Optimization of the Curve and Horizontal Sections of ERD Multi-Lateral Wells

Verma, Chandresh (Saudi Aramco) | ElKawass, Amir A. (Saudi Aramco) | Mehrdad, Nadem (Saudi Aramco) | ElDeeb, Tarek (Saudi Aramco) | Qazi, Muhammad Q. (Saudi Aramco) | Galaby, Amir (Schlumberger) | Salaheldin, Ahmed (Schlumberger) | Fakih, Abdulqawi Al (Schlumberger) | Osman, Ahmed (Schlumberger) | Hammoutene, Cherif (Schlumberger)



While ERD multi-lateral wells in a large Middle East field are typically drilled in six to seven well bore sections, drilling the 8.5-in curve and the 6.125-in lateral sections represents more than 50 % of the total time spent drilling the well. Challenges while drilling the curve section with a motor include difficulty transferring weight to the bit while sliding and differential sticking in the highly poros zones of gas cap.
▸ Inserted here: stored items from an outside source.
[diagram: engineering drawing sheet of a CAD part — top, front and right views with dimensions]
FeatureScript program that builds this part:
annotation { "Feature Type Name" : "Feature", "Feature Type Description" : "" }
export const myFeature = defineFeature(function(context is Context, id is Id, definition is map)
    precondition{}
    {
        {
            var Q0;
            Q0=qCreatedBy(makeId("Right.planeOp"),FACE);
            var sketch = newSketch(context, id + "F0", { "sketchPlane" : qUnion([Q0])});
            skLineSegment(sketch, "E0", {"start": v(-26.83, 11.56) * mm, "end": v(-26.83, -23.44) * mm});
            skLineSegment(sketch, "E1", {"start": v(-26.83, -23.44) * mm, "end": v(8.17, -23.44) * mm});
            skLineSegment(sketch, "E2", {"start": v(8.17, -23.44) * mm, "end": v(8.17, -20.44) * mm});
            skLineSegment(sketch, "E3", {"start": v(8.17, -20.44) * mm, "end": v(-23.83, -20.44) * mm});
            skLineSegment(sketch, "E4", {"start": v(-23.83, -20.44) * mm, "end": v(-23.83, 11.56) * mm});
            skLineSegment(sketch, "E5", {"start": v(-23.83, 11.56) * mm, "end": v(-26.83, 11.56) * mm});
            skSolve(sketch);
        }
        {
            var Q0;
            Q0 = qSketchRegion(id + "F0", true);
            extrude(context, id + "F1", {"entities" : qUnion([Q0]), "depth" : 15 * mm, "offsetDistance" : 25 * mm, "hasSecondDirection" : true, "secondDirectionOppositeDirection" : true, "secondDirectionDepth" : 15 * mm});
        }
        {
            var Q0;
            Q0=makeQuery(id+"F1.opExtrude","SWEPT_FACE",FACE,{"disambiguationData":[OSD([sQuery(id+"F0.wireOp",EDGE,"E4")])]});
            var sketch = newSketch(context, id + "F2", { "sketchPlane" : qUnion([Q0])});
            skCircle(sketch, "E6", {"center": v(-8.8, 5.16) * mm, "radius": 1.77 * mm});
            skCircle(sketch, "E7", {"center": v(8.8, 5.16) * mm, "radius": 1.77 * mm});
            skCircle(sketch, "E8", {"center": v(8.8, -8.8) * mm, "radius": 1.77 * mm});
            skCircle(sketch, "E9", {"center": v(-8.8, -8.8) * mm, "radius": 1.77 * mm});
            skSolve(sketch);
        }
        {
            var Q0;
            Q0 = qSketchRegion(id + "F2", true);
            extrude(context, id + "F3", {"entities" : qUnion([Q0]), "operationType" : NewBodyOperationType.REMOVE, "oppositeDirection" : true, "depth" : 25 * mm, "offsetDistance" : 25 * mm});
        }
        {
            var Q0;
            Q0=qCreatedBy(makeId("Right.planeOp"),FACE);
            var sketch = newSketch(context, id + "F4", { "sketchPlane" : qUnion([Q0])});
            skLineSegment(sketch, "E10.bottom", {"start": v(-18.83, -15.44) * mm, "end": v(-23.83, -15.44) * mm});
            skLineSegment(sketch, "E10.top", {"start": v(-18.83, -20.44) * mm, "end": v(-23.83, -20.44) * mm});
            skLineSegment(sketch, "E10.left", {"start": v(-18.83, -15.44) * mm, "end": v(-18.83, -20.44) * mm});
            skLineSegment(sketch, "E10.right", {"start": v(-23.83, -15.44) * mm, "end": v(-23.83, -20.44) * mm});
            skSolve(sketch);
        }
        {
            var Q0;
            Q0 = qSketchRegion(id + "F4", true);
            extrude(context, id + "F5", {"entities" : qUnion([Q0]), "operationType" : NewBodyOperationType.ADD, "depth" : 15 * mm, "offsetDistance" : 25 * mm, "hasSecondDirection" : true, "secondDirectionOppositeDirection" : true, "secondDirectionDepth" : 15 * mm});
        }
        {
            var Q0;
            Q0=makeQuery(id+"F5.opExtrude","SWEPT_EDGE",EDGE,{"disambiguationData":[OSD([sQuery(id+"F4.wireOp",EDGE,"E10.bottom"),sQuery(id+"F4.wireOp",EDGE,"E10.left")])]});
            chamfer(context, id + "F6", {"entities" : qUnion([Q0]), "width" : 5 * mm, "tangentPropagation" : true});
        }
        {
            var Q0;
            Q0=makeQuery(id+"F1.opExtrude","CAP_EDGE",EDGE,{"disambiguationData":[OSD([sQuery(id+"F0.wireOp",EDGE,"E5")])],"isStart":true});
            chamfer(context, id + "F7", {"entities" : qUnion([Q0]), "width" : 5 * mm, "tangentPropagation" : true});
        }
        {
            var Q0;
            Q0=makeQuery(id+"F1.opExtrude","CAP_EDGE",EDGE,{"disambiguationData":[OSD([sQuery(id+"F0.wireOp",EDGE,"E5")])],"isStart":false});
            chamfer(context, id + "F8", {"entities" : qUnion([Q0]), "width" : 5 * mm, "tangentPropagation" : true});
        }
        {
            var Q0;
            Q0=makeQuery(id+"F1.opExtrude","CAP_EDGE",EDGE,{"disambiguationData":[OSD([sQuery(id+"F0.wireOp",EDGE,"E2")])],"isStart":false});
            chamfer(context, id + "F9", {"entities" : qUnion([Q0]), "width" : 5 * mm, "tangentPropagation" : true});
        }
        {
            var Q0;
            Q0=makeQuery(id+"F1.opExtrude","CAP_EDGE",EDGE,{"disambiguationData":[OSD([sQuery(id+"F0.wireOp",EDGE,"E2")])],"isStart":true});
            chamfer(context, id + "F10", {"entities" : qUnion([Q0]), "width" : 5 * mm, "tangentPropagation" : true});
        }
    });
The laterals, which can extend up to 12,500 ft of reservoir contact, are characterized by medium to hard compacted carbonate formations with high stick and slip tendency. This represents several challenges for drill-bit design engineers given that aggressive cutting structures are preferred to generate good rate of penetration even though this often leads to high bottom-hole assembly vibration. Trajectory control, hole cleaning and long circulating hours also represent significant challenges.
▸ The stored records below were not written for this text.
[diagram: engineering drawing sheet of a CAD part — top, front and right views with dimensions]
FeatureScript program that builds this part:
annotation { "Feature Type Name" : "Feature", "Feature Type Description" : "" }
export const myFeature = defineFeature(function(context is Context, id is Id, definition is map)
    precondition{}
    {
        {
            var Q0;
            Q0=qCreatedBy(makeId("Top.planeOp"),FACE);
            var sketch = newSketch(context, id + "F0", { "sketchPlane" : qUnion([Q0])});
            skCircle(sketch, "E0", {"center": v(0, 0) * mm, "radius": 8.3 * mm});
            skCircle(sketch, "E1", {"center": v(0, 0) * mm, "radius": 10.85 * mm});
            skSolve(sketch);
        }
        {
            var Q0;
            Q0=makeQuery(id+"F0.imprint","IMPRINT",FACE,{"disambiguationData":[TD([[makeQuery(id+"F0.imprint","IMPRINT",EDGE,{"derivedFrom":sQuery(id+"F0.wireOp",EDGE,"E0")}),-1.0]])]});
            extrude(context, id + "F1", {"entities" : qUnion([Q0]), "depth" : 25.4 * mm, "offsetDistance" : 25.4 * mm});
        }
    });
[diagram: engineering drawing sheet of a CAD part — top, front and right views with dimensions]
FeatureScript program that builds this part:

This paper will present details of the engineering analysis performed to optimize both 8.5-in and 6.125-in wellbore sections.
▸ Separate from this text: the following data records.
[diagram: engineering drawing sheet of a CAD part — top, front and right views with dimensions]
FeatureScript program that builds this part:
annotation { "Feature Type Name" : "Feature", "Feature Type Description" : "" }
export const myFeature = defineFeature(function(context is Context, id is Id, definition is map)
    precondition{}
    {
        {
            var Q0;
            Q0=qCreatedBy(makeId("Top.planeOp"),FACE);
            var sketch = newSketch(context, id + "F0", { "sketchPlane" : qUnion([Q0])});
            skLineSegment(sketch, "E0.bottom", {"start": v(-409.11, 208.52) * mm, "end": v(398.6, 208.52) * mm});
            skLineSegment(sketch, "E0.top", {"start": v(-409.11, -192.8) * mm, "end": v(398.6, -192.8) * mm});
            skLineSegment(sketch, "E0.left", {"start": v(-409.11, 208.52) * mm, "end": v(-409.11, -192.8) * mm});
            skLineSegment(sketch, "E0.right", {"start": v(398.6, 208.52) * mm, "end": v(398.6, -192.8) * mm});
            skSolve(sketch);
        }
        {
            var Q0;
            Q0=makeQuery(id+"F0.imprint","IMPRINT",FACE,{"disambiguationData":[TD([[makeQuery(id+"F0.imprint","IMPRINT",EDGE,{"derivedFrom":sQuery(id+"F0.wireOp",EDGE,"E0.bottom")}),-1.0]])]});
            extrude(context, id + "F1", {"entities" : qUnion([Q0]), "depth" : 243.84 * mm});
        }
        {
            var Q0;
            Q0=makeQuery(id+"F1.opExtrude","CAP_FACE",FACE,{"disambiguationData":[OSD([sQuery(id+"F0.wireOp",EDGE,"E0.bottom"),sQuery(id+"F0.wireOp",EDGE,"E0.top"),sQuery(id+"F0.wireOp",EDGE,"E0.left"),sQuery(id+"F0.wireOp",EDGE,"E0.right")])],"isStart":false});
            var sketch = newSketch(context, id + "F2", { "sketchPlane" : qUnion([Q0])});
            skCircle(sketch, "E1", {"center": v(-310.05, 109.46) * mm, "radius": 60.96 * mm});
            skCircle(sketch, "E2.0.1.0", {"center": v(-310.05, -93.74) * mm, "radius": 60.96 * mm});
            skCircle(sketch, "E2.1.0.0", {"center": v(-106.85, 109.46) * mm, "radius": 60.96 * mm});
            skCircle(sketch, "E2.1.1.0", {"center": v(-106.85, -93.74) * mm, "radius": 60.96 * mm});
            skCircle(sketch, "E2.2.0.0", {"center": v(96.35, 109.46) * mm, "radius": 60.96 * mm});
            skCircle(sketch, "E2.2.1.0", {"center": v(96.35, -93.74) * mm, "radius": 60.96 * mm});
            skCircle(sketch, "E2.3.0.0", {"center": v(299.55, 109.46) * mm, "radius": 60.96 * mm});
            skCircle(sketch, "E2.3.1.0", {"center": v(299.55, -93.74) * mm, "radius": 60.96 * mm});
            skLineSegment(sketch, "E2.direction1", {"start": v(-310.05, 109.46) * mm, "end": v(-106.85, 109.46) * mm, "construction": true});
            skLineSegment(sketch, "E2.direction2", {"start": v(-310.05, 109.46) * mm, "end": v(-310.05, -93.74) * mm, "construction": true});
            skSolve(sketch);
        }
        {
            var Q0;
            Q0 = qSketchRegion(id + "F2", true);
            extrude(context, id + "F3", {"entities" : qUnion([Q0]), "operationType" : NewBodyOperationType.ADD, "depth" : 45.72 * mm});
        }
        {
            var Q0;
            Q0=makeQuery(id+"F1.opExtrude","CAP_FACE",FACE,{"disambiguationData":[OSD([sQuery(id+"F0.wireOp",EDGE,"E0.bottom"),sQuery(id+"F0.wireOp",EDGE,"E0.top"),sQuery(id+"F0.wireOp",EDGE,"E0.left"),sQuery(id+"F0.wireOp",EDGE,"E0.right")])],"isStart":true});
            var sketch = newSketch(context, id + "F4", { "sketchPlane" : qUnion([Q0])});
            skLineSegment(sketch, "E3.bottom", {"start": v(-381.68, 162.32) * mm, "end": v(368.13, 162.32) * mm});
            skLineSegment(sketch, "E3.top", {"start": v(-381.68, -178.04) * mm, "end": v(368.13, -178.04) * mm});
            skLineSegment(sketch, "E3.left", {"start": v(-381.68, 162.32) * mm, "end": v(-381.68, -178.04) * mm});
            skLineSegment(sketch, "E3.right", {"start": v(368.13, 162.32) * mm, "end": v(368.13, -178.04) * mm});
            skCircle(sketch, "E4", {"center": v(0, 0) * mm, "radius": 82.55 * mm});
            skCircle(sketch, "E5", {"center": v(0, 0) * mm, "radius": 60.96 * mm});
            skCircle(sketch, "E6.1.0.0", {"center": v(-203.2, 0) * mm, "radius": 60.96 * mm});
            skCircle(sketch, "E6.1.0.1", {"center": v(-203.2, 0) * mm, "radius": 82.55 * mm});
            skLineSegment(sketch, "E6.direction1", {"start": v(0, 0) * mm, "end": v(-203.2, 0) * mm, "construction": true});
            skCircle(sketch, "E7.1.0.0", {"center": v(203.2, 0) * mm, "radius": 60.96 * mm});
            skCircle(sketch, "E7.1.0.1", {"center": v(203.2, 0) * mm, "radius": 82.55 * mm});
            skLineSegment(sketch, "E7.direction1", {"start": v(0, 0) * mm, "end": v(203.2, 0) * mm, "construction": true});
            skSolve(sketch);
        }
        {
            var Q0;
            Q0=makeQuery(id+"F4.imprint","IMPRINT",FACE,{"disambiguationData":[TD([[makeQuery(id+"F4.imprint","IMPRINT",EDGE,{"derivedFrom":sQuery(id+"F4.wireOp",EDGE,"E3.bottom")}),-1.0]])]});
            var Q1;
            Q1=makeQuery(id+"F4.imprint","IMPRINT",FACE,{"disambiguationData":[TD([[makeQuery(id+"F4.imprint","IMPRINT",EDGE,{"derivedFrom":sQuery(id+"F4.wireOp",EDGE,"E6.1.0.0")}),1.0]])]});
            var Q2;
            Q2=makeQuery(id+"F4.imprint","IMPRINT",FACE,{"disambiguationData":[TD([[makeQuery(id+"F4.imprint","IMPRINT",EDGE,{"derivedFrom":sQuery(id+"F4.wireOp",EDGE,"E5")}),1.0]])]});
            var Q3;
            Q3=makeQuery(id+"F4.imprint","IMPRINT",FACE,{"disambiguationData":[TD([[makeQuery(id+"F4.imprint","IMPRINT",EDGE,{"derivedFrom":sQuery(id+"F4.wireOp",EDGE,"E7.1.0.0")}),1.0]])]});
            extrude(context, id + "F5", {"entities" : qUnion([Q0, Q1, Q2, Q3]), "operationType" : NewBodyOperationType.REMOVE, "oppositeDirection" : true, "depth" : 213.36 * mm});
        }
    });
For the curve section, the first step was to change the drill string from 5 in to 4 in which considerably reduced the time taken to change the string prior to drilling the laterals. This change of drill string was accompanied by the use of a rotary steerable system and a PDC bit. This was a combination that had never been implemented since the field discovery in 1968. These changes resulted in performance improvements in excess of 50 %.

For the laterals, the engineering analysis resulted in the need of a completely new bit design. The cutting structure was modified to provide a more aggressive bit to formation interaction, and the gauge contact with the formation was enhanced to maintain the bit and BHA stability. The resulting design broke the field rotary steerable ROP record by 28 %. The bit drilled the highest single run footage in the field (12,698 ft) at the highest ROP (96.93 ft/hr) with a rotary steerable system. This was further complemented by optimizing the drilling practices and well bore cleaning practices allowing the elimination of several conditioning trips within the long laterals which resulted in three days of savings in a three lateral well.

The paper will conclude with a discussion regarding the reduced injury exposure that resulted from changing the drill string earlier within the well and a review of further improvement opportunities.